Office work shouldn't be your substitute for a social life.
Someone who prefers WFH can do this.
The last two years of the pandemic is a huge outlier where remote work has been the norm. Most workplaces before the pandemic were full time in-office and it seems there's a huge push starting to get everyone back in offices across a lot of industries now.
Many companies might wind up settling on a hybrid approach, but I can almost guarantee you that will lean more towards office than remote.
I'm sorry that the forced remote has been hard for you, but get over it. Society is still built by extroverts for extroverts. You will be able to get those jobs a lot more easily going forward than I will be able to find fully remote jobs, I guarantee it.
You can not seriously suggest that people who can do (and have done the last 2 years) their job remotely and want to keep doing that, come to the office to satisfy these... desires?
Why not get a job that gives that to you, naturally like a sales person or bartender or something.
Which implies you want "me" back in the office to satisfy your social desires and NOT because of improved productivity.
You can have what you need, just not with me / your colleagues. But you seem not to want an alternative solution.
Be better.
If anything, being back in the office would be welcome for me. Sure, commute is a bit inefficient, but a lot of time is wasted when no one goes to the office ever.
Three times a week seems like a good balance to me.
Anecdotally Ive continued to receive a similar amount of recruiter emails as I did before the market downturn a few months ago. So my current thinking is that tech layoffs are companies force purging to please the Wall Street gods while demand continues to stay stratospherically high for technology.

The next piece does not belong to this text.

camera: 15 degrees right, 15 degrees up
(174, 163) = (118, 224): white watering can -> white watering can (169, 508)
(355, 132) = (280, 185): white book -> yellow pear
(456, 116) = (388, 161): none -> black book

I will quit in a few days due to a combination of various factors. I found out, way too late in my professional life, that I was exploited by all the companies I worked for. My salary being too low, and the ridiculous number of days working from home are important factors but it's not limited to this.

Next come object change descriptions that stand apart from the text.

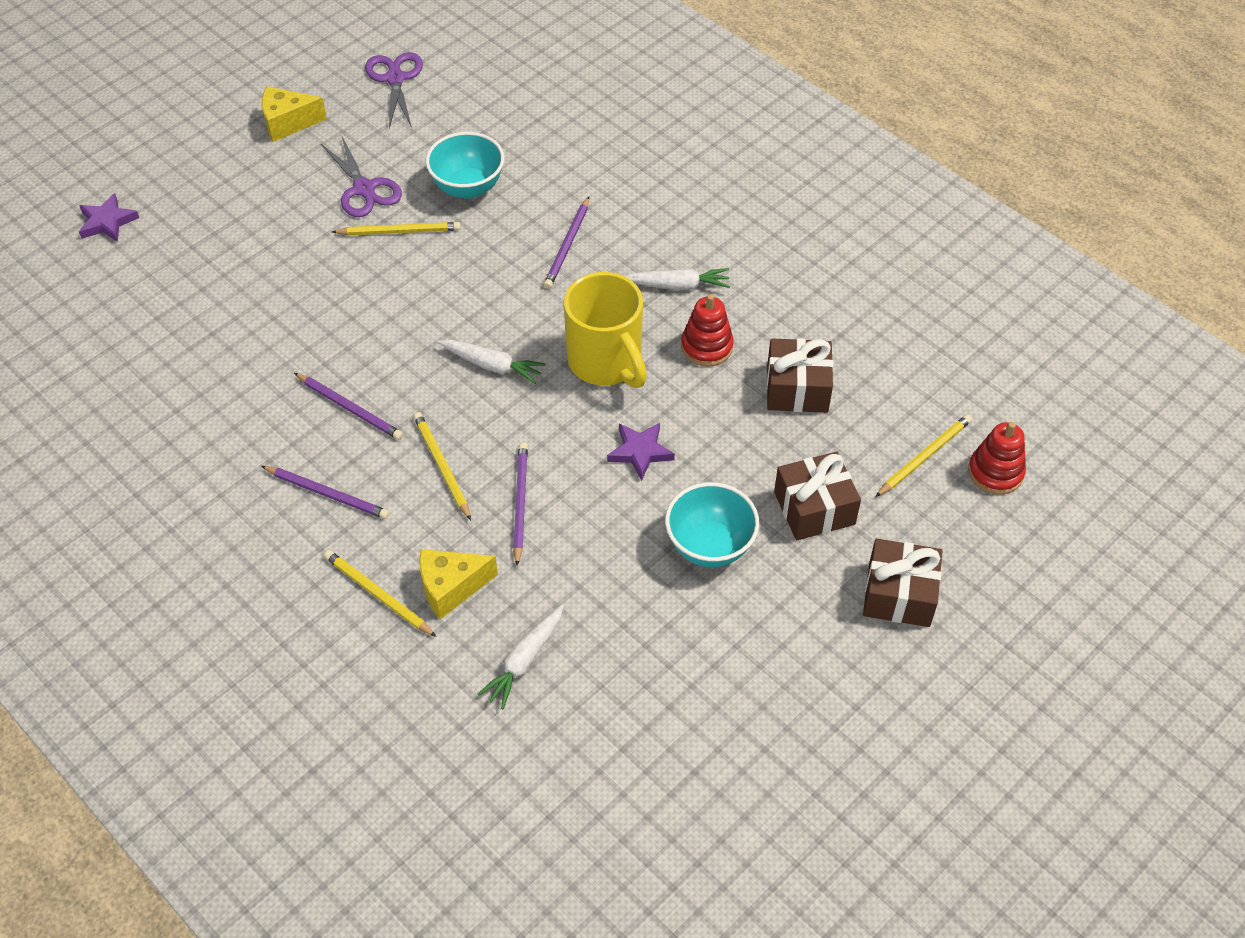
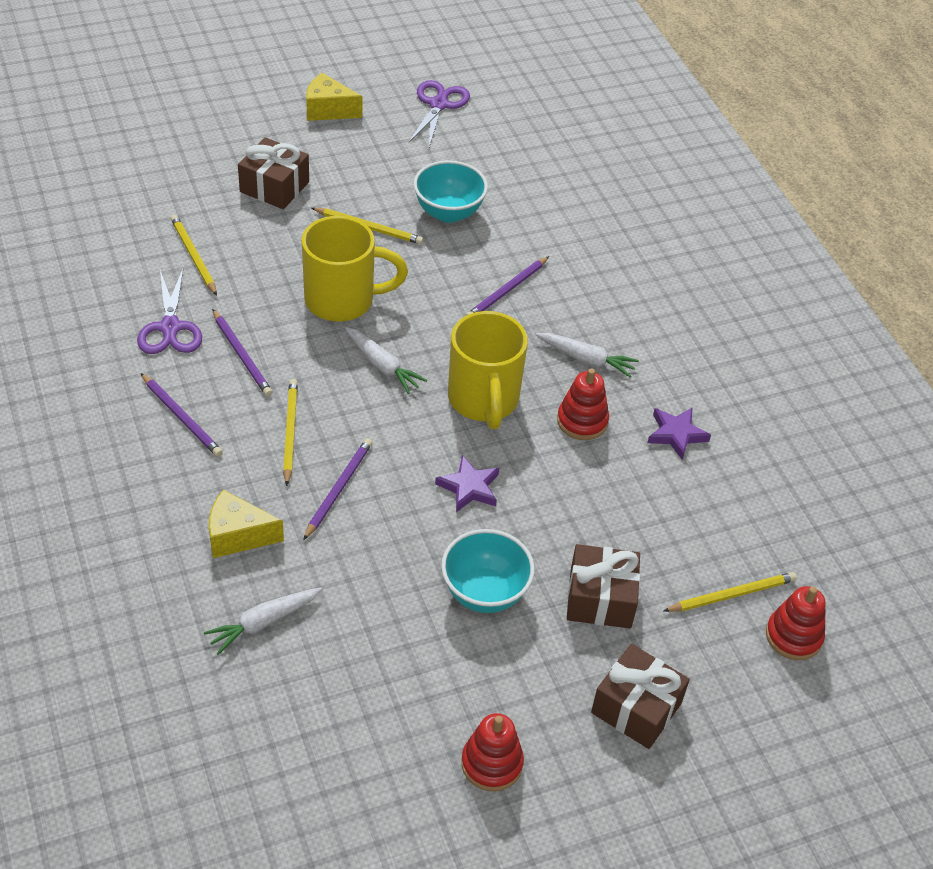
camera: 20 degrees right, 5 degrees down
(107, 222) = (137, 137): purple star -> purple star (676, 434)
(364, 189) = (360, 184): purple scissors -> purple scissors (170, 328)
(378, 594) = (173, 516): yellow pencil -> yellow pencil (193, 256)
(416, 315) = (342, 300): none -> yellow mug
(797, 388) = (645, 488): brown gift -> brown gift (274, 187)
(803, 700) = (491, 763): none -> red stacking toy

An old friend called me recently and offered me a job at his company. I thought about it for a few days, talked to my wife about it, and accepted an interview. That's where I discovered that I was being "exploited."

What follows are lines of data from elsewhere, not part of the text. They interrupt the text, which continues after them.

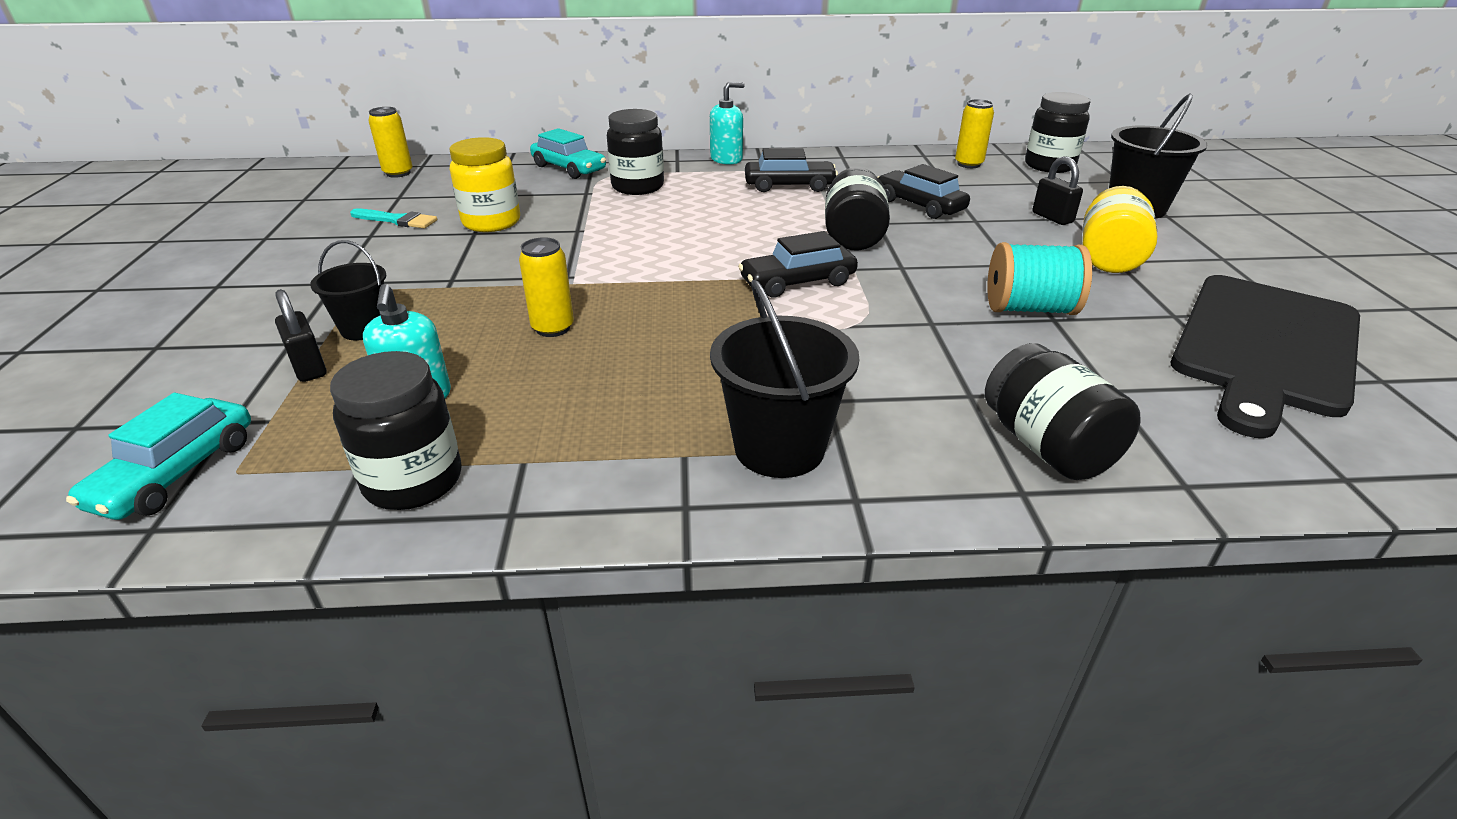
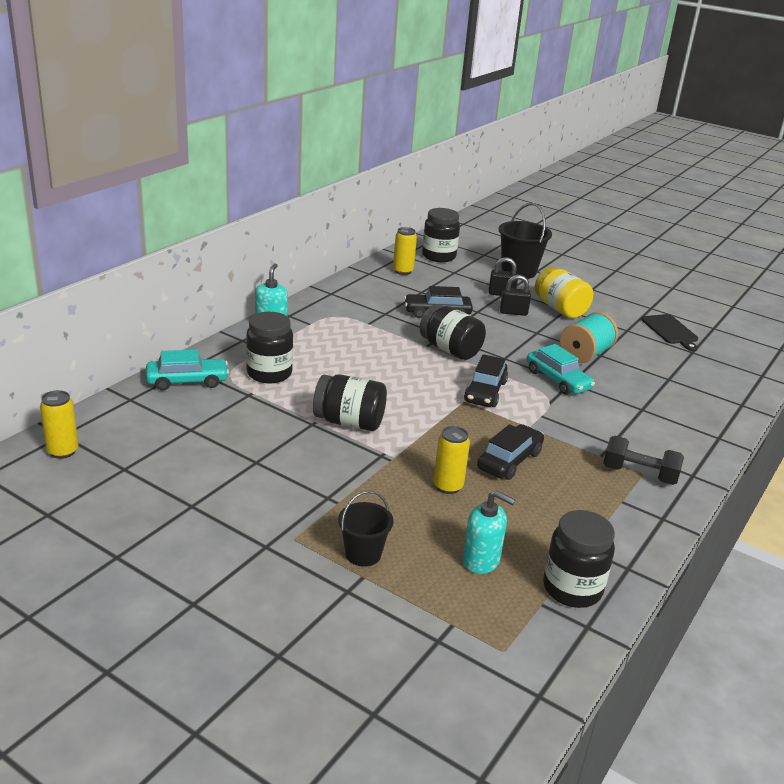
camera: 55 degrees left, 5 degrees down
(176, 473) = (483, 675): turquoise car -> turquoise car (558, 380)
(309, 367) = (395, 591): black padlock -> black padlock (513, 312)
(397, 220) = (178, 484): turquoise brush -> none
(491, 222) = (247, 448): yellow jar -> none
(779, 448) = (639, 474): black bucket -> black dumbbell
(789, 186) = (351, 330): black car -> black car (509, 460)
(1047, 446) = (694, 415): black jar -> black jar (349, 422)
(1265, 347) = (670, 331): black cutting board -> black cutting board, size x0.48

I will have interesting tasks, I'll work on modern C++ again which is good since I have been lazy about it and didn't improve for those past few years, I will have up to 4 days of WFH per week if I want, and I managed to get a 40% salary increase (yes, 40%).
My current employer refused all my demands: salary, WFH, support from the managers, budget, ... I will get most of that elsewhere. I will miss my colleagues who are very competent, but I will NOT miss the management and the crazy answers from the HR department. They will freak out though when I send my resignation letter as I became a central point across all the teams, but it's their loss.
End of the rant!
I'm in a fairly odd situation, however. Prior to lockdown I was already WFH. Oddities are coming...
After the lockdown started we went through at least two leadership changes. Now I'll [eventually] have to self report by 'filing a request' to make the WFH status official.
It doesn't sound like it's something likely to be denied, but rather something I'll regret later.
I'm now having to basically have this same negotiation again six years later.
If I have to do that, I may as well do it for more money. I don't recognize my role [or team] anyway after going through the tumbler
As with most situations of this nature, it's infinitely easier to make this decision if you already have a decently competitive job offer in-hand.